Hay cosas que a uno se le graban a fuego, y, sobre todo cuando se aprenden de pequeño. Y entre esas cosas recuerdo la que fue una de las primeras normas de conducta que me transmitieron mis padres y mis abuelos. Señalar con el dedo está feo, me repetían.
Entiendo que en un niño era y es un gesto espontáneo, la mayor parte de las veces inocente e inofensivo, así que me pasé años cuestionándome esa prohibición. Yo protestaba, pero ellos me decían: «Es de mala educación».
Pero como todo evoluciona, y hoy, cosas de la vida, no solo no está mal visto, sino que los que la defienden sostienen que es una práctica formal de afirmación, que, lejos de ser un signo de mala educación, tiene que ver con un ejercicio de responsabilidad.

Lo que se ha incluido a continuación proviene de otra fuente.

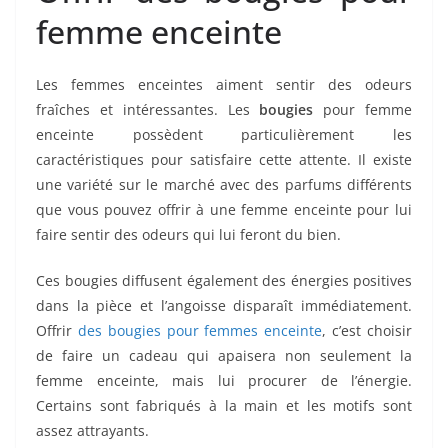
femme enceinte
Les femmes enceintes aiment sentir des odeurs
fraîches et intéressantes. Les
bougies
pour femme
enceinte possèdent particulièrement les
caractéristiques pour satisfaire cette attente. Il existe
une variété sur le marché avec des parfums différents
que vous pouvez offrir à une femme enceinte pour lui
faire sentir des odeurs qui lui feront du bien.
Ces bougies diffusent également des énergies positives
dans la pièce et l’angoisse disparaît immédiatement.
Offrir
des bougies pour femmes enceinte
, c’est choisir
de faire un cadeau qui apaisera non seulement la
femme enceinte, mais lui procurer de l’énergie.
Certains sont fabriqués à la main et les motifs sont
assez attrayants.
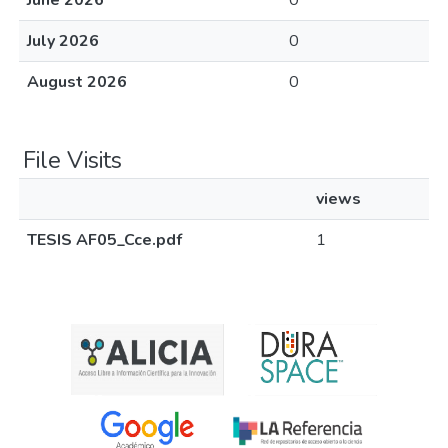
June 2026
0
July 2026
0
August 2026
0
File Visits
views
TESIS AF05_Cce.pdf
1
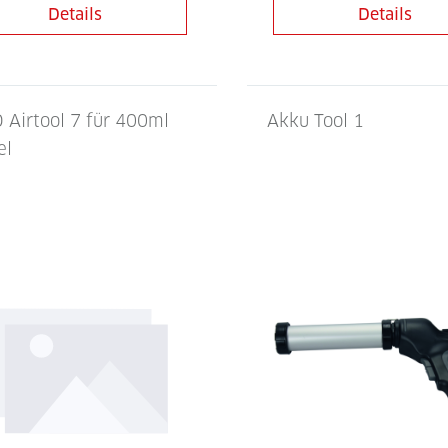
Details
Details
 Airtool 7 für 400ml
Akku Tool 1
el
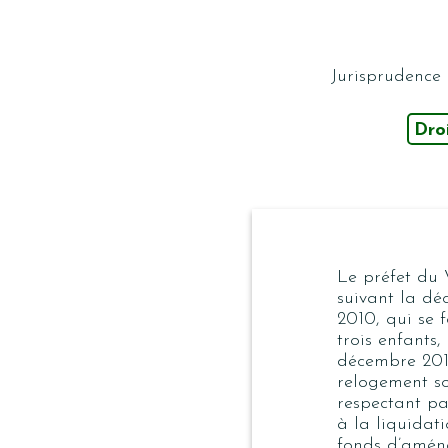
Jurisprudence
Dro
Le préfet du 
suivant la dé
2010, qui se 
trois enfants
décembre 2010
relogement so
respectant pas
à la liquidat
fonds d’amén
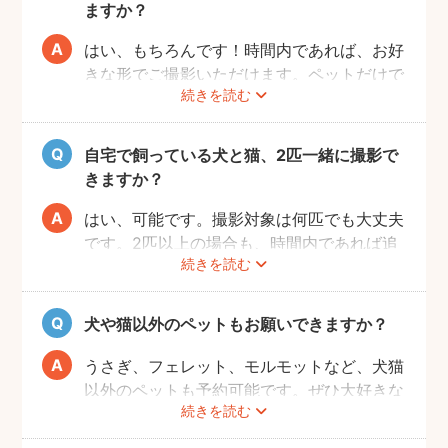
前にご確認をお願いいたします。
ますか？
はい、もちろんです！時間内であれば、お好
きな形でご撮影いただけます。ペットだけで
続きを読む
の撮影も、ご家族での撮影もお好きな形でお
楽しみください。
自宅で飼っている犬と猫、2匹一緒に撮影で
きますか？
はい、可能です。撮影対象は何匹でも大丈夫
です。2匹以上の場合も、時間内であれば追
続きを読む
加料金なしで撮影可能です。
犬や猫以外のペットもお願いできますか？
うさぎ、フェレット、モルモットなど、犬猫
以外のペットも予約可能です。ぜひ大好きな
続きを読む
ペットと一緒に素敵な思い出を残してくださ
い。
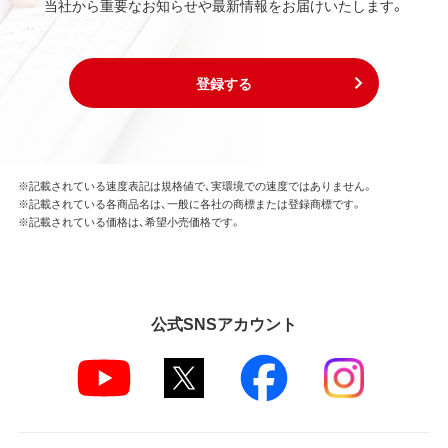
当社から重要なお知らせや最新情報をお届けいたします。
登録する
※記載されている速度表記は規格値で、実環境での速度ではありません。
※記載されている各商品名は、一般に各社の商標または登録商標です。
※記載されている価格は、希望小売価格です。
公式SNSアカウント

Es la mejor manera, según dicen, de que las sociedades evolucionen, de que se señale lo que está bien y lo que está mal. Y, oye, puede que hasta tengan razón.
Pero el problema viene cuando el que señala es un adulto, y ahí el gesto no suele ser espontáneo y, mucho menos aún, inocente ni, por supuesto, inofensivo.
Sobre todo, cuando el señalamiento es vía ‘online’, a través de redes sociales y va dirigido, con fines negativos, contra personas concretas. La práctica se ha extendido tanto que ha cogido el camino de una plaga.
Y así, amigos, día sí, día también, asistimos a los linchamientos virtuales, algunos tan descarados que literalmente te invitan al aquelarre. Antes se juntaban con palos y los iban a buscar a la casa para despellejar viva a la víctima.
Ahora, más civilizados, te facilitan el perfil de twitter o de instagram (siempre bajo la cobardía del anónimo), o la dirección digital de la empresa, según el caso, y se abre la veda para una bacanal impune de sangre y de odio. Y no hay derecho esto porque va bastante más lejos de la mala educación.